Learning Opportunities that Connect Outside the Classroom 

In the classroom, better connections, capabilities, and increased accessibility mean life-changing learning opportunities. Especially as schools have transitioned to online learning for the foreseeable future, 5G can enable both students and teachers to get online faster, with greater reliability, and stay connected to their curriculum, fellow students, and teachers without disruptions or delays.

Beyond increased and more reliable connections, 5G has the potential to accelerate the adoption of augmented and virtual reality (AR/VR), which could have profound implications for the future of education. As universities and school districts around the country close their physical campuses to stem the spread of the Coronavirus, the value that AR/VR could add to the remote learning experience really begins to come into focus.

Imagine the added benefit that remote students would gain from immersive educational experiences enabled by VR. This mode of learning is much more engaging and life-like than a simple video conference or a web-based discussion board, and should logically be more stimulating for this generation of tech-obsessed students. By enabling much lower latency and substantial improvements in network throughput and overall wireless QoE, 5G will help to move AR/VR out of the innovation labs and into mainstream education.

Smarter Smart Homes

For all of the connected devices we have in our homes today, they are (ironically) not very connected to each other. The lack of interoperability and fragmented nature of the still-emerging consumer IoT landscape is not surprising, however it has hampered widespread adoption of this ecosystem outside of techie subcultures.

5G has the inherent capabilities to solve IoT fragmentation within the home. According to IoT Evolution, “the new wide-area network will allow any plugged-in device to connect directly to 5G, bypassing Wi-Fi for more reliable performance. This also means that all devices will be able to connect using the same protocol to start interacting more effectively.” If you’d like to learn more about this enabling protocol (known as CP-OFDM) and how it relates to 5G, Ericsson provides a great overview in this blog.

Autonomous Vehicles Powered By 5G Connectivity

Moving outside the home to autonomous vehicles, 5G use cases are even more exciting and futuristic for the connected family. As autonomous vehicles continue to be tested and refined on our streets, we’re all waiting for the day when they can drive us to work or drive the kids to soccer practice. With 5G, we may finally have the network infrastructure necessary to support autonomous vehicles at scale.

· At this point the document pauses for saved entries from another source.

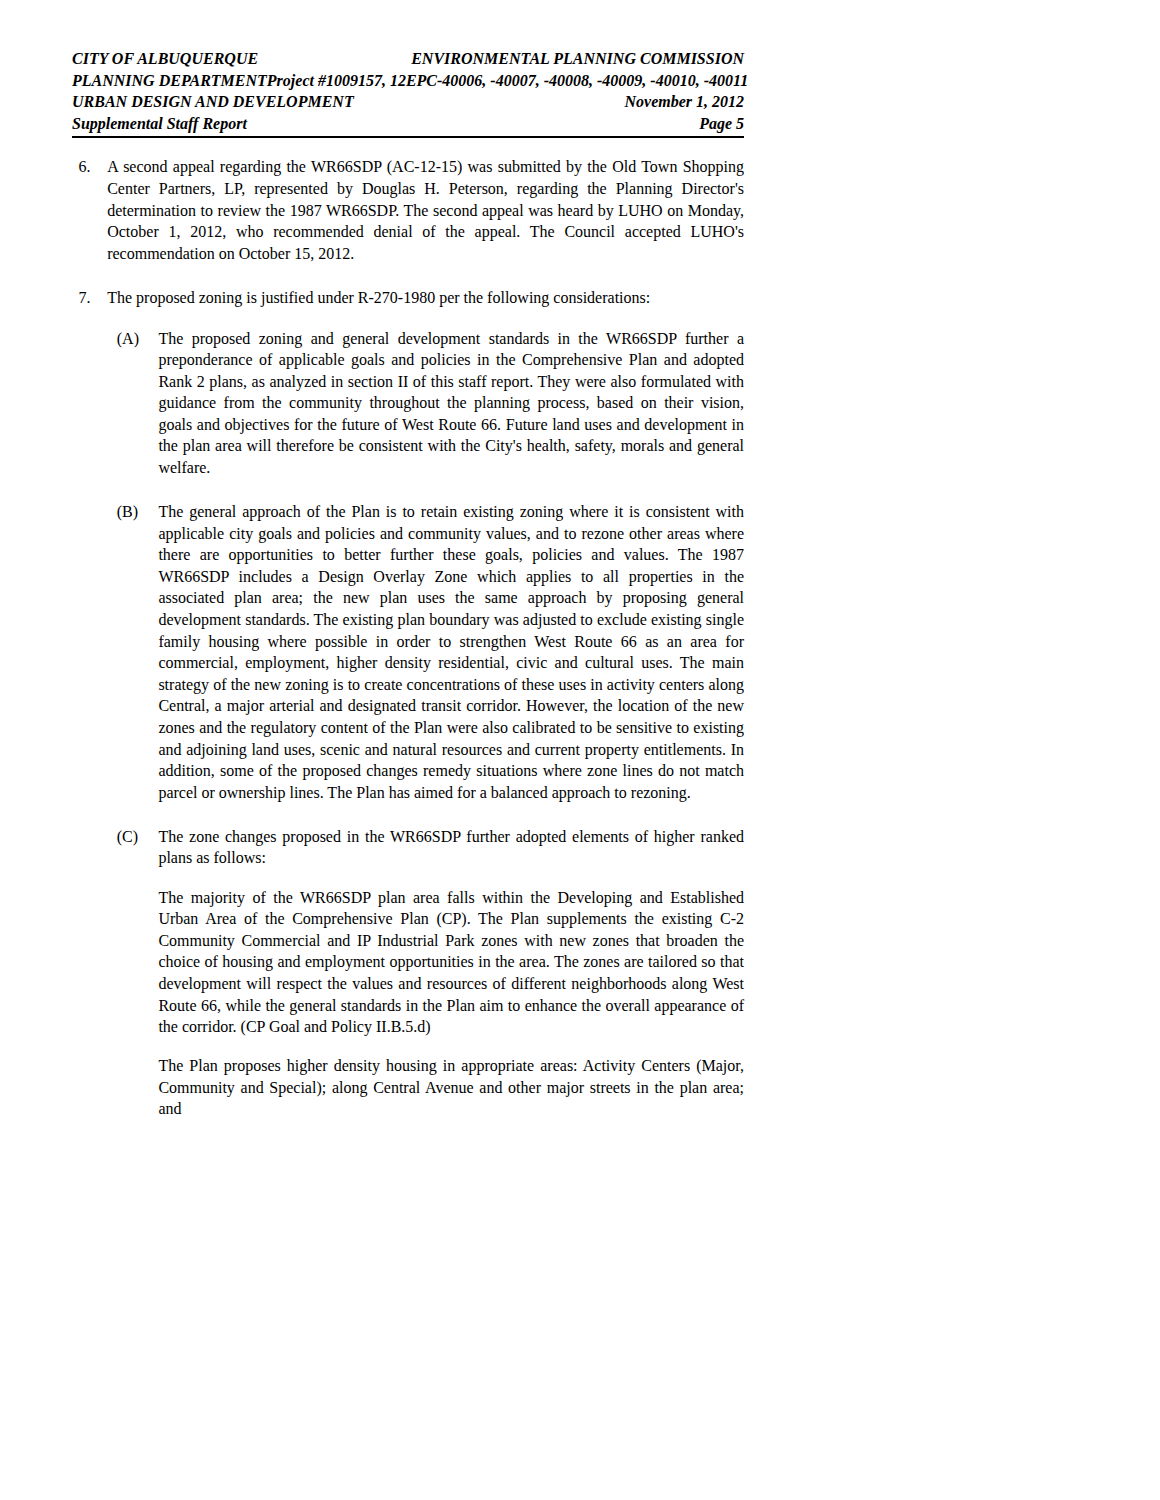CITY OF ALBUQUERQUE ENVIRONMENTAL PLANNING COMMISSION
PLANNING DEPARTMENT Project #1009157, 12EPC-40006, -40007, -40008, -40009, -40010, -40011
URBAN DESIGN AND DEVELOPMENT November 1, 2012
Supplemental Staff Report Page 5
A second appeal regarding the WR66SDP (AC-12-15) was submitted by the Old Town Shopping Center Partners, LP, represented by Douglas H. Peterson, regarding the Planning Director's determination to review the 1987 WR66SDP. The second appeal was heard by LUHO on Monday, October 1, 2012, who recommended denial of the appeal. The Council accepted LUHO's recommendation on October 15, 2012.
The proposed zoning is justified under R-270-1980 per the following considerations:
(A) The proposed zoning and general development standards in the WR66SDP further a preponderance of applicable goals and policies in the Comprehensive Plan and adopted Rank 2 plans, as analyzed in section II of this staff report. They were also formulated with guidance from the community throughout the planning process, based on their vision, goals and objectives for the future of West Route 66. Future land uses and development in the plan area will therefore be consistent with the City's health, safety, morals and general welfare.
(B) The general approach of the Plan is to retain existing zoning where it is consistent with applicable city goals and policies and community values, and to rezone other areas where there are opportunities to better further these goals, policies and values. The 1987 WR66SDP includes a Design Overlay Zone which applies to all properties in the associated plan area; the new plan uses the same approach by proposing general development standards. The existing plan boundary was adjusted to exclude existing single family housing where possible in order to strengthen West Route 66 as an area for commercial, employment, higher density residential, civic and cultural uses. The main strategy of the new zoning is to create concentrations of these uses in activity centers along Central, a major arterial and designated transit corridor. However, the location of the new zones and the regulatory content of the Plan were also calibrated to be sensitive to existing and adjoining land uses, scenic and natural resources and current property entitlements. In addition, some of the proposed changes remedy situations where zone lines do not match parcel or ownership lines. The Plan has aimed for a balanced approach to rezoning.
(C)
The zone changes proposed in the WR66SDP further adopted elements of higher ranked plans as follows:
The majority of the WR66SDP plan area falls within the Developing and Established Urban Area of the Comprehensive Plan (CP). The Plan supplements the existing C-2 Community Commercial and IP Industrial Park zones with new zones that broaden the choice of housing and employment opportunities in the area. The zones are tailored so that development will respect the values and resources of different neighborhoods along West Route 66, while the general standards in the Plan aim to enhance the overall appearance of the corridor. (CP Goal and Policy II.B.5.d)
The Plan proposes higher density housing in appropriate areas: Activity Centers (Major, Community and Special); along Central Avenue and other major streets in the plan area; and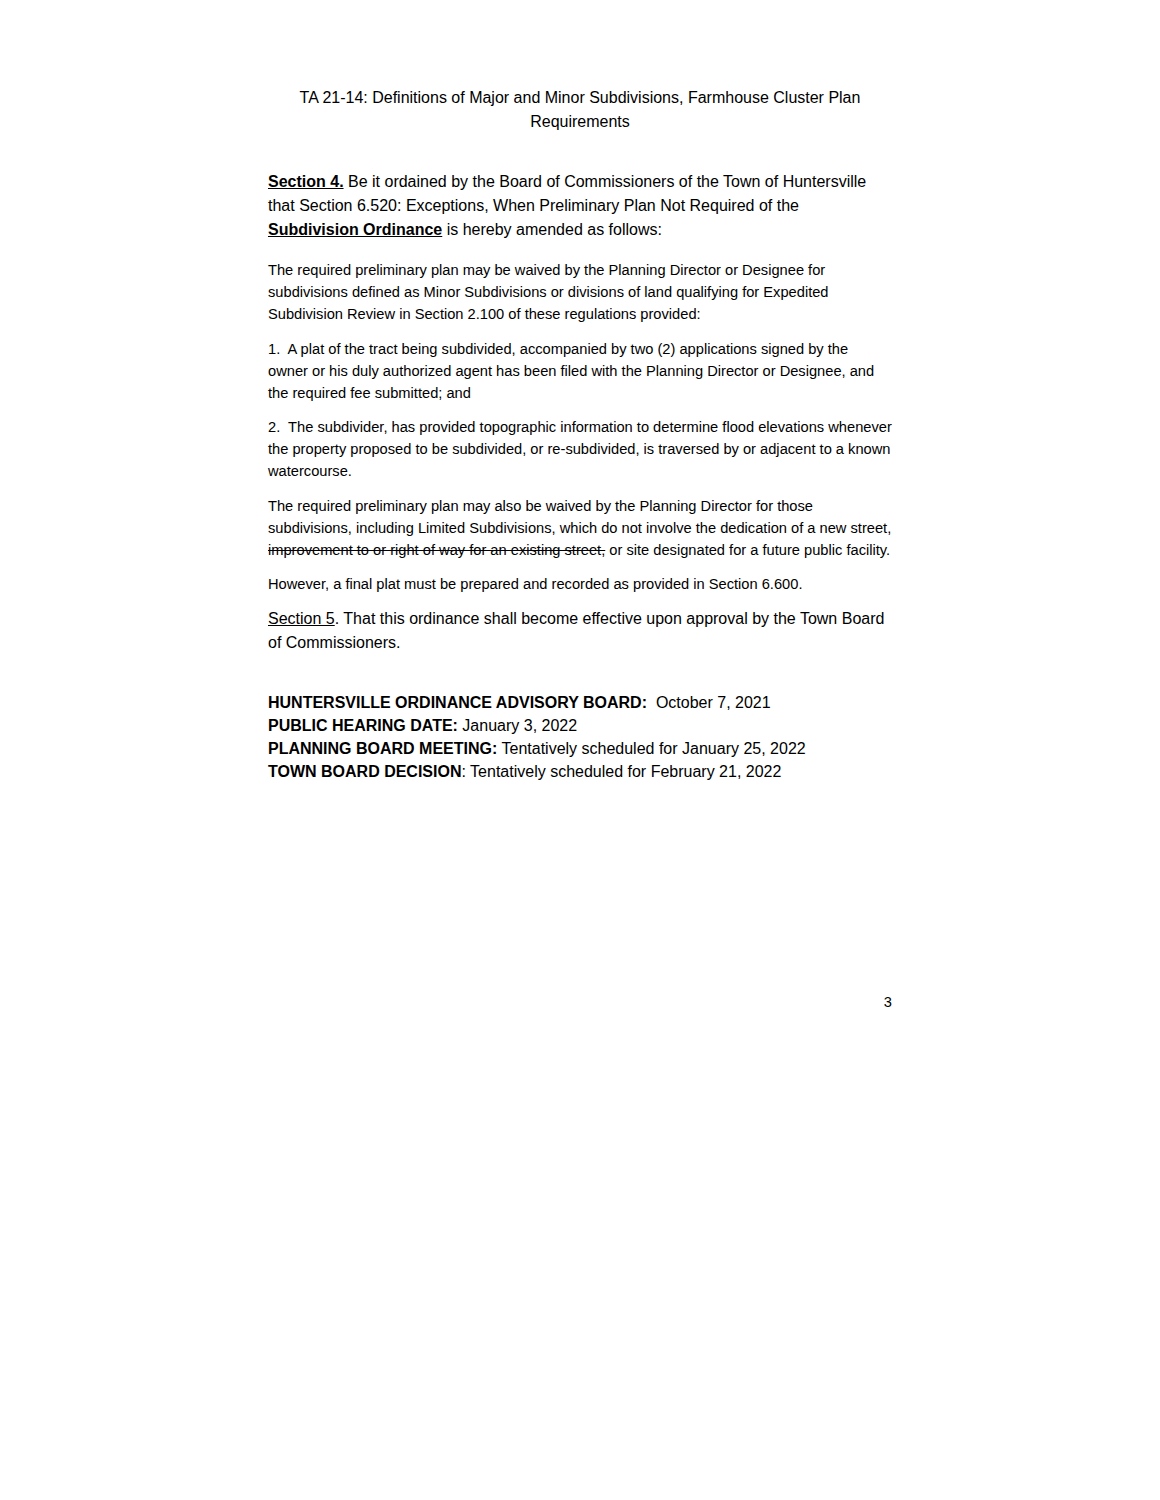TA 21-14: Definitions of Major and Minor Subdivisions, Farmhouse Cluster Plan Requirements
Section 4. Be it ordained by the Board of Commissioners of the Town of Huntersville that Section 6.520: Exceptions, When Preliminary Plan Not Required of the Subdivision Ordinance is hereby amended as follows:
The required preliminary plan may be waived by the Planning Director or Designee for subdivisions defined as Minor Subdivisions or divisions of land qualifying for Expedited Subdivision Review in Section 2.100 of these regulations provided:
1. A plat of the tract being subdivided, accompanied by two (2) applications signed by the owner or his duly authorized agent has been filed with the Planning Director or Designee, and the required fee submitted; and
2. The subdivider, has provided topographic information to determine flood elevations whenever the property proposed to be subdivided, or re-subdivided, is traversed by or adjacent to a known watercourse.
The required preliminary plan may also be waived by the Planning Director for those subdivisions, including Limited Subdivisions, which do not involve the dedication of a new street, improvement to or right of way for an existing street, or site designated for a future public facility.
However, a final plat must be prepared and recorded as provided in Section 6.600.
Section 5. That this ordinance shall become effective upon approval by the Town Board of Commissioners.
HUNTERSVILLE ORDINANCE ADVISORY BOARD: October 7, 2021
PUBLIC HEARING DATE: January 3, 2022
PLANNING BOARD MEETING: Tentatively scheduled for January 25, 2022
TOWN BOARD DECISION: Tentatively scheduled for February 21, 2022
3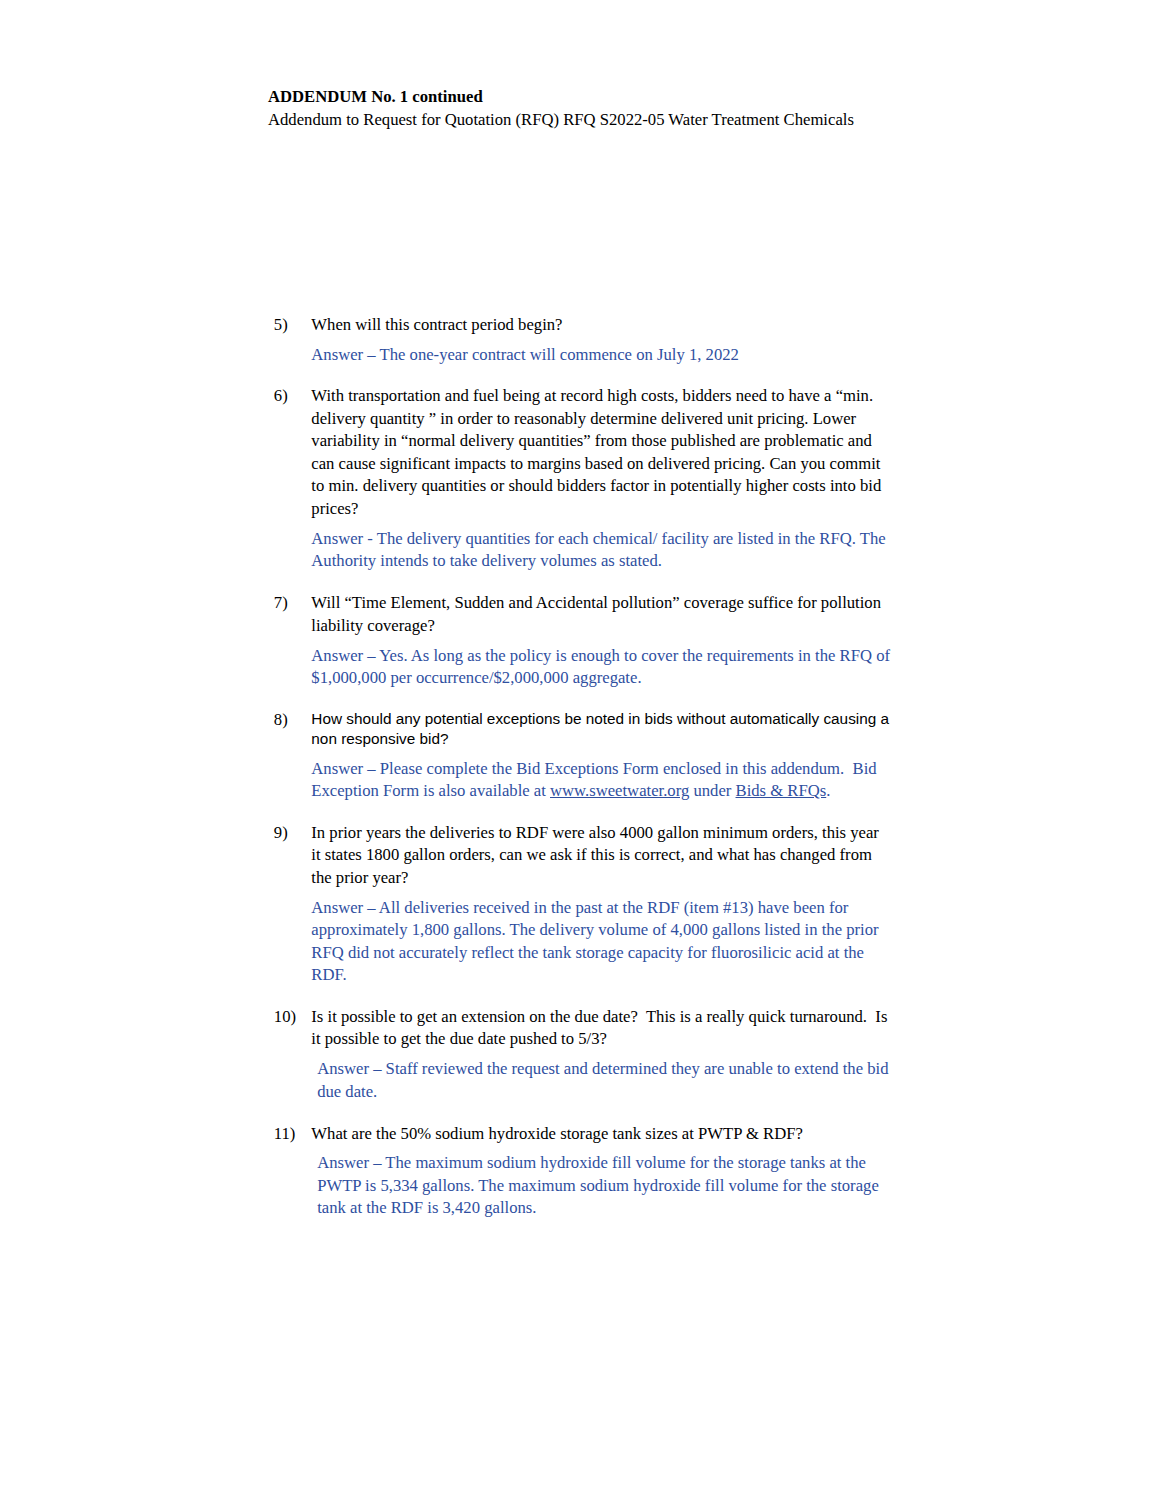ADDENDUM No. 1 continued
Addendum to Request for Quotation (RFQ) RFQ S2022-05 Water Treatment Chemicals
5)
When will this contract period begin?
Answer – The one-year contract will commence on July 1, 2022
6)
With transportation and fuel being at record high costs, bidders need to have a “min. delivery quantity ” in order to reasonably determine delivered unit pricing. Lower variability in “normal delivery quantities” from those published are problematic and can cause significant impacts to margins based on delivered pricing. Can you commit to min. delivery quantities or should bidders factor in potentially higher costs into bid prices?
Answer - The delivery quantities for each chemical/ facility are listed in the RFQ. The Authority intends to take delivery volumes as stated.
7)
Will “Time Element, Sudden and Accidental pollution” coverage suffice for pollution liability coverage?
Answer – Yes. As long as the policy is enough to cover the requirements in the RFQ of $1,000,000 per occurrence/$2,000,000 aggregate.
8)
How should any potential exceptions be noted in bids without automatically causing a non responsive bid?
Answer – Please complete the Bid Exceptions Form enclosed in this addendum. Bid Exception Form is also available at www.sweetwater.org under Bids & RFQs.
9)
In prior years the deliveries to RDF were also 4000 gallon minimum orders, this year it states 1800 gallon orders, can we ask if this is correct, and what has changed from the prior year?
Answer – All deliveries received in the past at the RDF (item #13) have been for approximately 1,800 gallons. The delivery volume of 4,000 gallons listed in the prior RFQ did not accurately reflect the tank storage capacity for fluorosilicic acid at the RDF.
10)
Is it possible to get an extension on the due date? This is a really quick turnaround. Is it possible to get the due date pushed to 5/3?
Answer – Staff reviewed the request and determined they are unable to extend the bid due date.
11)
What are the 50% sodium hydroxide storage tank sizes at PWTP & RDF?
Answer – The maximum sodium hydroxide fill volume for the storage tanks at the PWTP is 5,334 gallons. The maximum sodium hydroxide fill volume for the storage tank at the RDF is 3,420 gallons.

While continued advances in machine learning and artificial intelligence are the primary component that will enable autonomous vehicles to become a reality, 5G has a very important part to play as well by enabling vehicle-to-vehicle (V2V) communication. With V2V, autonomous vehicles will have the means to be aware of their surroundings by communicating with the other vehicles around them. Obviously, this level of awareness would lay the framework to address a critical safety issue with autonomous vehicles that limits their acceptance and widespread adoption.

5G and the Connected Family 

The just-discussed examples are just the tip of the iceberg when it comes to 5G use cases. The opportunities are endless but so are the potential risks for families. Whether its screen time addiction, distracted driving, or under-developed social skills, these digital parenting challenges will only be accentuated by 5G.

“Old fashioned” practices like establishing boundaries, discussing risky online behaviors, and implementing “screen free” time become even more relevant in the emerging 5G era. When facilitated by a comprehensive digital family safety solution like SafePath®, these worthwhile digital parenting practices will be less intrusive for kids and more streamlined for parents. Features like rewards, time limits, and real-time tracking enable parents to be proactive and digitally conscious while not overbearing.

With its lightning-fast speeds, low latency and new wireless use cases, 5G will, without doubt, fortify the synapses that power our digital lifestyles. What is far from certain is how connected families will manage its impact on personal development, digital wellness, and the ability to construct and maintain meaningful interpersonal relationships.